E, talvez, a mais impressionante de todas elas: “Eu sou o caminho, a verdade e a vida” (Jo 14:6)
Note que em todas essas passagens Cristo avoca para si virtudes e características que a natureza humana jamais poderá invocar. Ele se coloca como alguém que está acima do espaço e do tempo. Alguém capaz de “brincar” com os elementos da própria vida. Isso é sério demais!!!

Qualquer um personagem que ousasse dizer o que Cristo disse seria taxado imediatamente de louco. Aliás, Ele próprio foi assim considerado por muitos de seus contemporâneos.

Nada disso, porém, me impressiona. Conforme ensina a Santa Sé, a figura de Cristo é tão marcante e sua personalidade é tão incomparável porque ele reúne algo que nenhum mortal possui: Ele é Deus!!
Foi isso, aliás, que Paulo destacou numa passagem de sua Carta aos Filipenses: “Jesus Cristo, existindo em condição divina, NÃO FEZ DO SER IGUAL A DEUS uma usurpação, mas ele esvaziou-se a si mesmo, assumindo a condição de escravo e tornando-se igual aos homens” (Fl 2: 6-7).

Eis a razão por que Cristo é atemporal. Eis o motivo por que Ele dividiu o calendário ocidental em duas partes. Eis o significado de tantas incompreensões do mundo em relação à sua figura. Eis a verdadeira causa de milhões de pessoas em todo o mundo, mesmo sem conhece-lo, abraçar sua fé, sua doutrina e seus ensinamentos.

É sempre bom termos em boa conta as sábias palavras de Gamaliel, um fariseu que, reunindo em particular com o Sinédrio, que pretendia matar Pedro e os apóstolos em razão dos milagres que realizavam, ponderou com brutal sabedoria: “Israelitas, considerem cuidadosamente o que pretendem fazer a esses homens. Há algum tempo apareceu Teudas, reivindicando ser alguém, e cerca de 400 homens se juntaram a ele. Ele foi morto, todos os seus discípulos se dispersaram e acabaram em nada. Depois dele, nos dias do recenseamento, apareceu Judas, o galileu, que liderou um grupo de rebelião. Ele também foi morto, e todos os seus seguidores foram dispersos. Portanto, neste caso eu os aconselho: deixem esses homens em paz e soltem-nos. Se o propósito ou atividade deles for de origem humana, fracassará; SE PROCEDER DE DEUS, VOCÊS NÃO SERÃO CAPAZES DE IMPEDI-LOS, POIS SE ACHARÃO LUTANDO CONTRA DEUS” (At 5: 35-39).

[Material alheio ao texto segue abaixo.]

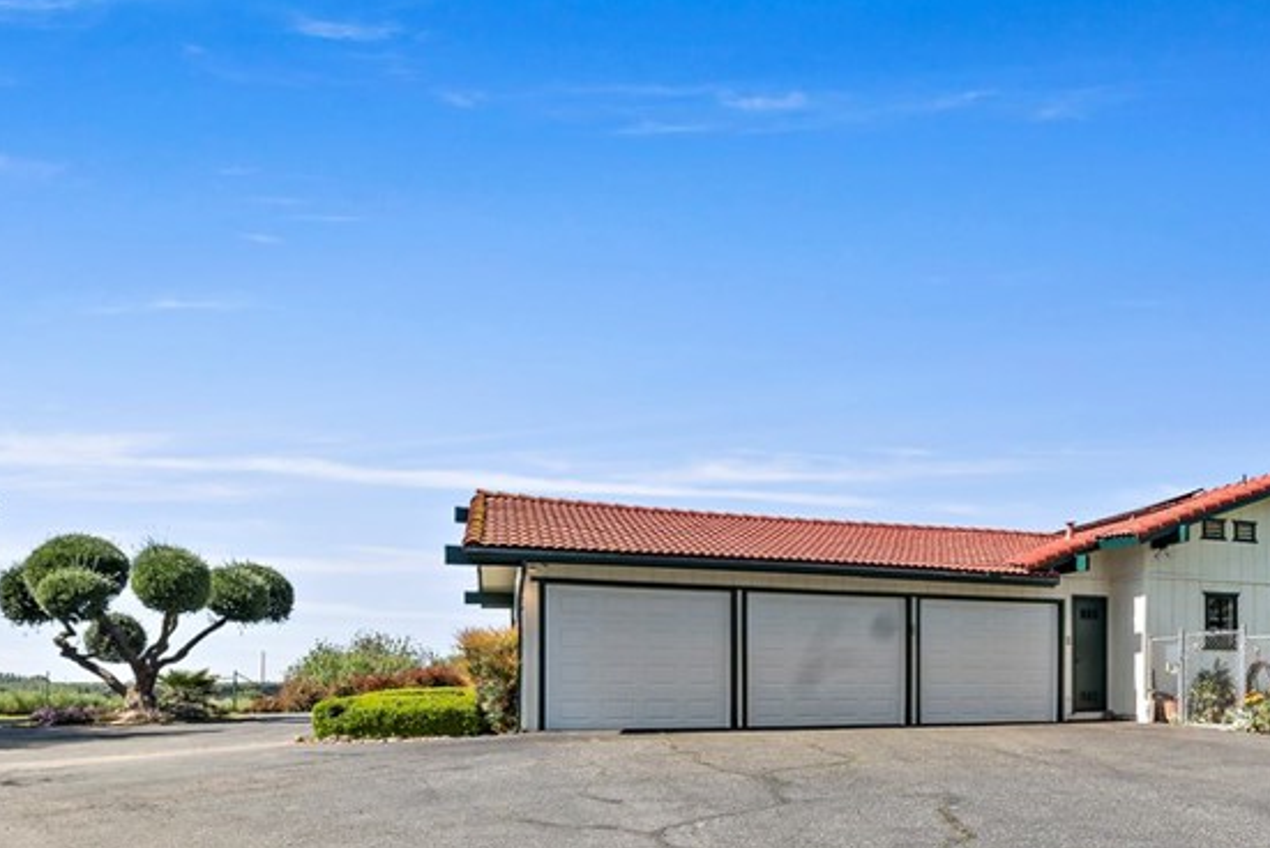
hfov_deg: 66.9
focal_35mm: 26
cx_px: 876
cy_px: 667
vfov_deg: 47.2
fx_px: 918
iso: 80
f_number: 9
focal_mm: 14
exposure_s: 1/125
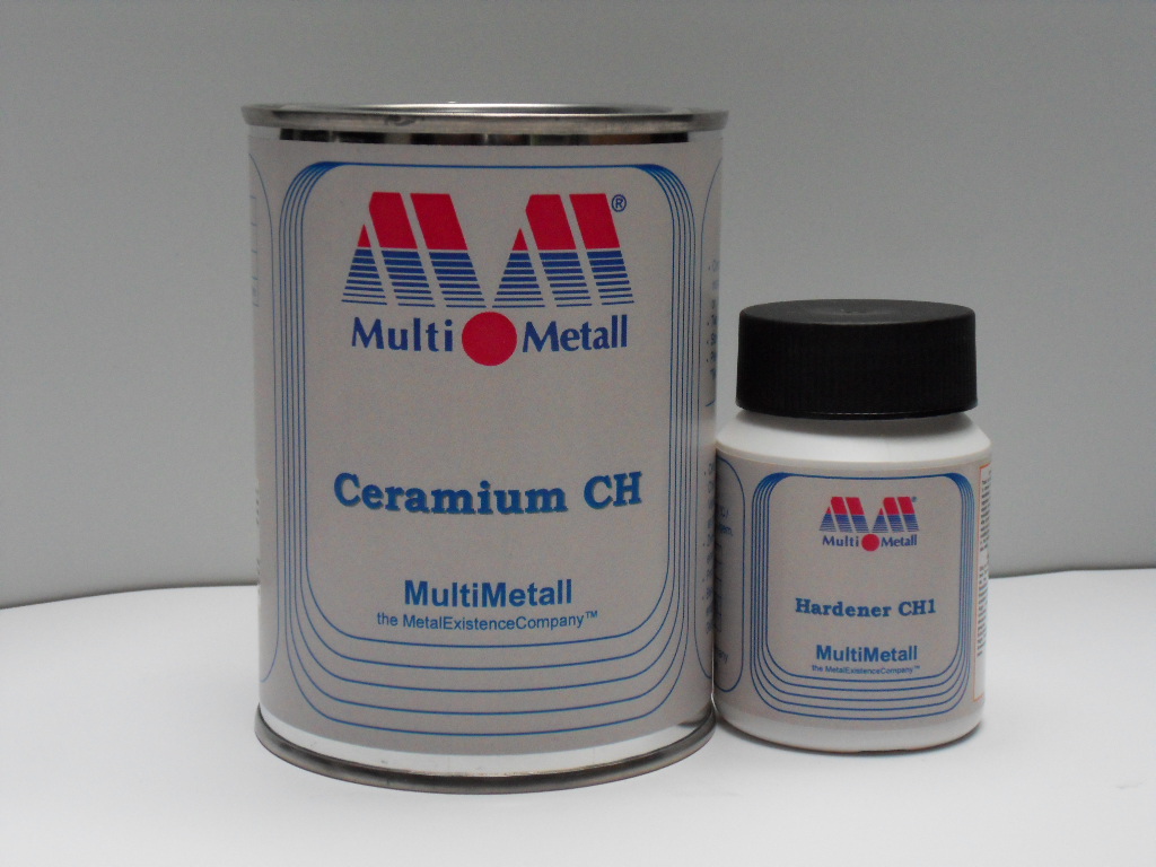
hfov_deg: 27.8
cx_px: 578
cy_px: 434
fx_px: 2338
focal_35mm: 70
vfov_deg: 21.0
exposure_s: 1/60
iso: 400
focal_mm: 12.3
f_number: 5.1
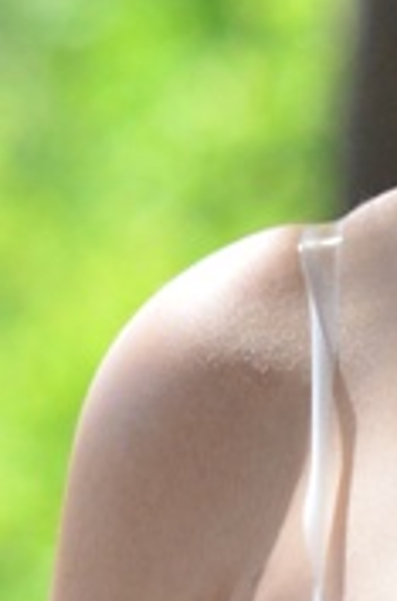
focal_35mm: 1129
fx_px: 18785
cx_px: 906
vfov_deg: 1.8
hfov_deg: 1.2
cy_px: 397
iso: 1250
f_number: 5.6
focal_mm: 130
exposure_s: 1/2000
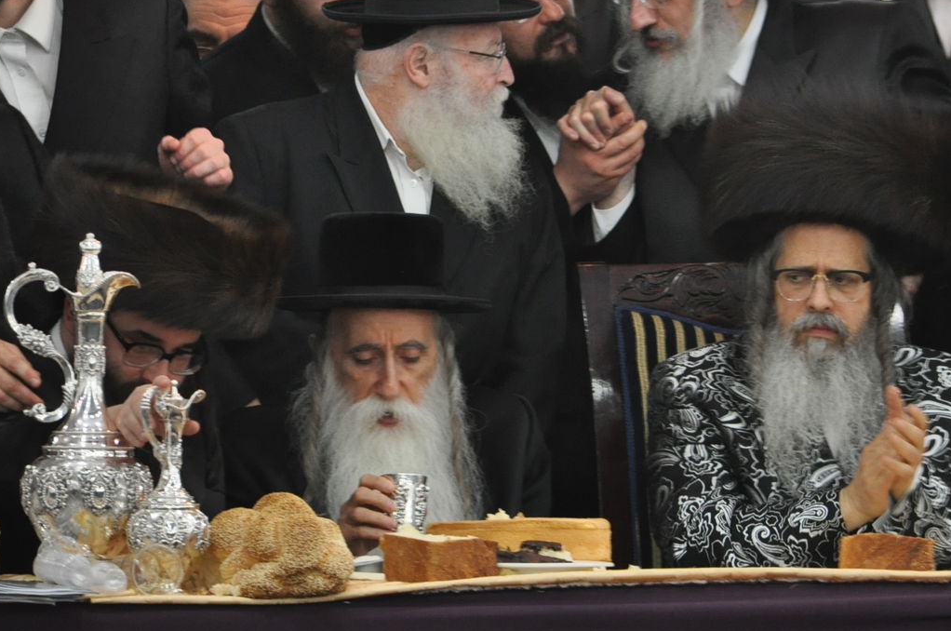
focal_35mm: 452
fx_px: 11921
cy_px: 322
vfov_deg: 3.0
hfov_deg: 4.6
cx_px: 594
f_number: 5.6
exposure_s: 1/60
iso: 1250
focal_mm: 220
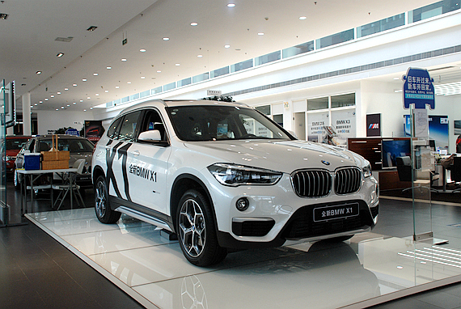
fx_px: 423
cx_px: 230
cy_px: 154
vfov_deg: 40.1
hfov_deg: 57.1
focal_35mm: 33
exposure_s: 1/100
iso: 200
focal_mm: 22
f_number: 5
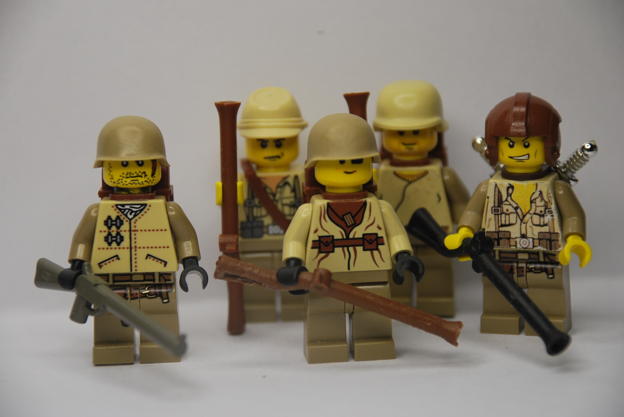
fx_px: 2733
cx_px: 312
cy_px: 208
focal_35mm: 158
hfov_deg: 13.0
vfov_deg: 8.7
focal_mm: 105
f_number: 5.6
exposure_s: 1/125
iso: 250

Já se passaram dois milênios e a doutrina de Cristo continua firme. Tomando por referência a sábia orientação de Gamaliel, parece que não se trata de algo com dimensões puramente humana. Se assim o fosse, já teria sucumbido. Trata-se de um convite à reflexão formulado a todos nós. O Mistério de Cristo é algo supra-humano e sobrenatural. Que possamos refletir mais sobre esse grande presente que nos foi dado pelo Pai.

Feliz Natal a todos!! Que o Criador abençoe a todas as famílias!!